START Dataset

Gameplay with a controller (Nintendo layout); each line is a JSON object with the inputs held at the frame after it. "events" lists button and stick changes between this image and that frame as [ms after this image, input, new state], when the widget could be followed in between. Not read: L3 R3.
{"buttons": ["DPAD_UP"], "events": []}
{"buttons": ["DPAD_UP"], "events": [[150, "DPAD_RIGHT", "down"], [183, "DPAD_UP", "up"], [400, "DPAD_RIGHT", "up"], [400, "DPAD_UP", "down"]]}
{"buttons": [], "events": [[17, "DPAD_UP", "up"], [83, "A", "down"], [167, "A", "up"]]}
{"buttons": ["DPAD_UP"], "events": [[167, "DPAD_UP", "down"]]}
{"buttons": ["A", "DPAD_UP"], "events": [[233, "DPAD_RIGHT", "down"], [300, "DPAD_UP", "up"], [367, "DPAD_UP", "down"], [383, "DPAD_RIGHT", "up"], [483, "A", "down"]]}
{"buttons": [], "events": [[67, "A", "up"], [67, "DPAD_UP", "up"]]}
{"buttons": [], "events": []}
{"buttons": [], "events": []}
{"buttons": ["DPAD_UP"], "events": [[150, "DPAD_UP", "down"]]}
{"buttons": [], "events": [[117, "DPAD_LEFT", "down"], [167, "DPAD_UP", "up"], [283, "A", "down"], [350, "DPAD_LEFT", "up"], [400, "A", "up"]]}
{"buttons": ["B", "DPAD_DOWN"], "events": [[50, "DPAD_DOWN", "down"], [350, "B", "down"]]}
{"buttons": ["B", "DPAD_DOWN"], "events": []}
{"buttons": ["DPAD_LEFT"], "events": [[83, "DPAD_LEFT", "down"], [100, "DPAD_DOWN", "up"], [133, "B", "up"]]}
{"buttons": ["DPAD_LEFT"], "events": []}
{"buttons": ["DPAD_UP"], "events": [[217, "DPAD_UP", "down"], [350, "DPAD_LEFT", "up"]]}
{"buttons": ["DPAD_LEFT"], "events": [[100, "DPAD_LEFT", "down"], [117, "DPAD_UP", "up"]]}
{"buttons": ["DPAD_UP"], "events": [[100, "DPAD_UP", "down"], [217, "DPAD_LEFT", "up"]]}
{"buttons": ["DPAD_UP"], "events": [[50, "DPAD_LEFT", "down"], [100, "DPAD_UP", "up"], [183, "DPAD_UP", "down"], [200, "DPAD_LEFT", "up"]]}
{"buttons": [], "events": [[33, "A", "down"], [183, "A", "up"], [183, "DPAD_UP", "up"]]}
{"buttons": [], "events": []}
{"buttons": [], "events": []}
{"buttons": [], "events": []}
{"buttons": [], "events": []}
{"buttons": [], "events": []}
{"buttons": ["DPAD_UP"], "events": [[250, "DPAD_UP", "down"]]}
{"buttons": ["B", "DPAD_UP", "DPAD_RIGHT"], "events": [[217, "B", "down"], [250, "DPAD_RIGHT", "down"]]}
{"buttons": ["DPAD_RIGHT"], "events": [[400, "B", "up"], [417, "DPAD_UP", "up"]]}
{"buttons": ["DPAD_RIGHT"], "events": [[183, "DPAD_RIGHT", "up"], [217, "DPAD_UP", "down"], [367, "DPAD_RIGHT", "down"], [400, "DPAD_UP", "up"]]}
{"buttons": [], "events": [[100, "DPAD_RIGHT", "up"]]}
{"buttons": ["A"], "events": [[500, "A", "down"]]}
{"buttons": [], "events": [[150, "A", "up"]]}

END Dataset

## Your goal
Without omitting any record, transcribe the data exactly.

## Exercise output
Gameplay with a controller (Nintendo layout); each line is a JSON object with the inputs held at the frame after it. "events" lists button and stick changes between this image and that frame as [ms after this image, input, new state], when the widget could be followed in between. Not read: L3 R3.
{"buttons": ["DPAD_UP"], "events": []}
{"buttons": ["DPAD_UP"], "events": [[150, "DPAD_RIGHT", "down"], [183, "DPAD_UP", "up"], [400, "DPAD_RIGHT", "up"], [400, "DPAD_UP", "down"]]}
{"buttons": [], "events": [[17, "DPAD_UP", "up"], [83, "A", "down"], [167, "A", "up"]]}
{"buttons": ["DPAD_UP"], "events": [[167, "DPAD_UP", "down"]]}
{"buttons": ["A", "DPAD_UP"], "events": [[233, "DPAD_RIGHT", "down"], [300, "DPAD_UP", "up"], [367, "DPAD_UP", "down"], [383, "DPAD_RIGHT", "up"], [483, "A", "down"]]}
{"buttons": [], "events": [[67, "A", "up"], [67, "DPAD_UP", "up"]]}
{"buttons": [], "events": []}
{"buttons": [], "events": []}
{"buttons": ["DPAD_UP"], "events": [[150, "DPAD_UP", "down"]]}
{"buttons": [], "events": [[117, "DPAD_LEFT", "down"], [167, "DPAD_UP", "up"], [283, "A", "down"], [350, "DPAD_LEFT", "up"], [400, "A", "up"]]}
{"buttons": ["B", "DPAD_DOWN"], "events": [[50, "DPAD_DOWN", "down"], [350, "B", "down"]]}
{"buttons": ["B", "DPAD_DOWN"], "events": []}
{"buttons": ["DPAD_LEFT"], "events": [[83, "DPAD_LEFT", "down"], [100, "DPAD_DOWN", "up"], [133, "B", "up"]]}
{"buttons": ["DPAD_LEFT"], "events": []}
{"buttons": ["DPAD_UP"], "events": [[217, "DPAD_UP", "down"], [350, "DPAD_LEFT", "up"]]}
{"buttons": ["DPAD_LEFT"], "events": [[100, "DPAD_LEFT", "down"], [117, "DPAD_UP", "up"]]}
{"buttons": ["DPAD_UP"], "events": [[100, "DPAD_UP", "down"], [217, "DPAD_LEFT", "up"]]}
{"buttons": ["DPAD_UP"], "events": [[50, "DPAD_LEFT", "down"], [100, "DPAD_UP", "up"], [183, "DPAD_UP", "down"], [200, "DPAD_LEFT", "up"]]}
{"buttons": [], "events": [[33, "A", "down"], [183, "A", "up"], [183, "DPAD_UP", "up"]]}
{"buttons": [], "events": []}
{"buttons": [], "events": []}
{"buttons": [], "events": []}
{"buttons": [], "events": []}
{"buttons": [], "events": []}
{"buttons": ["DPAD_UP"], "events": [[250, "DPAD_UP", "down"]]}
{"buttons": ["B", "DPAD_UP", "DPAD_RIGHT"], "events": [[217, "B", "down"], [250, "DPAD_RIGHT", "down"]]}
{"buttons": ["DPAD_RIGHT"], "events": [[400, "B", "up"], [417, "DPAD_UP", "up"]]}
{"buttons": ["DPAD_RIGHT"], "events": [[183, "DPAD_RIGHT", "up"], [217, "DPAD_UP", "down"], [367, "DPAD_RIGHT", "down"], [400, "DPAD_UP", "up"]]}
{"buttons": [], "events": [[100, "DPAD_RIGHT", "up"]]}
{"buttons": ["A"], "events": [[500, "A", "down"]]}
{"buttons": [], "events": [[150, "A", "up"]]}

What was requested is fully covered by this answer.